A new word discovered while reading John Dryden’s translation of the Sixth Satire of the Roman poet Persius:
“He sprinkles pepper with
a sparing hand.
His jolly brother,
opposite in sense,
Laughs at his thrift; and,
lavish of expence,
Quaffs, crams, and
guttles, in his own defence.”
Guttle is defined by Dr. Johnson
in his Dictionary as “to feed luxuriously; to gormandise. A low word.” The
OED is a little less dismissive. As an intransitive verb it gives “to eat
voraciously; to gormandize.” In the transitive form: “to devour or swallow
greedily.” The dictionary also includes guttlesome and guttler. For
the latter it cites Robert Browning in “Fust and His Friends: An Epilogue” (Parleyings
with Certain People of Importance in Their Day, 1887):
“’Tis said, in debauchery’s
guild
Admitted prime guttler and
guzzler — O swine! –
To honor thy headship, those tosspots so swille
That out of their table
there sprouted a vine . . .”
The OED offers an
uncertain etymology in gut, a word borrowed from German meaning, in English, “a
particular portion of the lower alimentary canal between the pylorus and the
anus.” In modern demotic English, an ample belly.
Just the other day I witnessed
an unashamed public act of guttling.

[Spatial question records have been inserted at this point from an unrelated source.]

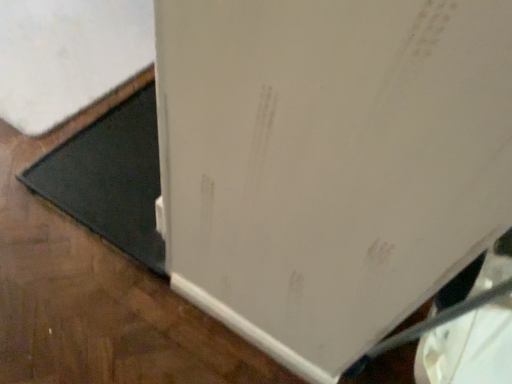
Question: Does point (343, 150) appear closer or farther from the camera than point (138, 114)?

Choices:
 (A) closer
 (B) farther

Answer: (A)

Question: Is white matte refrigerator at lower right inside or outside of black rubber doormat at lower left?

Choices:
 (A) outside
 (B) inside

Answer: (A)

Question: Considering their positions, is white matte refrigerator at lower right located in front of or behind black rubber doormat at lower left?

Choices:
 (A) front
 (B) behind

Answer: (A)

Question: Considering the positions of black rubber doormat at lower left and white matte refrigerator at lower right in the image, is black rubber doormat at lower left wider or thinner than white matte refrigerator at lower right?

Choices:
 (A) wide
 (B) thin

Answer: (B)

Question: From the image's perspective, is black rubber doormat at lower left positioned above or below white matte refrigerator at lower right?

Choices:
 (A) above
 (B) below

Answer: (B)

Question: Considering their positions, is black rubber doormat at lower left located in front of or behind white matte refrigerator at lower right?

Choices:
 (A) behind
 (B) front

Answer: (A)

Question: Looking at the image, does black rubber doormat at lower left seem bigger or smaller compared to white matte refrigerator at lower right?

Choices:
 (A) big
 (B) small

Answer: (B)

I stopped for a cup of coffee at a convenience
store where I saw a man, large and middle-aged, seated at a table and cramming
an entire breakfast sandwich into his mouth, like some kind of frat stunt. I feared choking, and mentally reviewed my Heimlich technique, but he chewed
away, suggesting he had a lot of practice. He swallowed the first sandwich and
was unwrapping the second when I left. He reminded me of a snake eating an
improbably large snack. Of course, snakes have no intermaxillary bone, unlike
most humans, and can readily swallow a mere breakfast sandwich.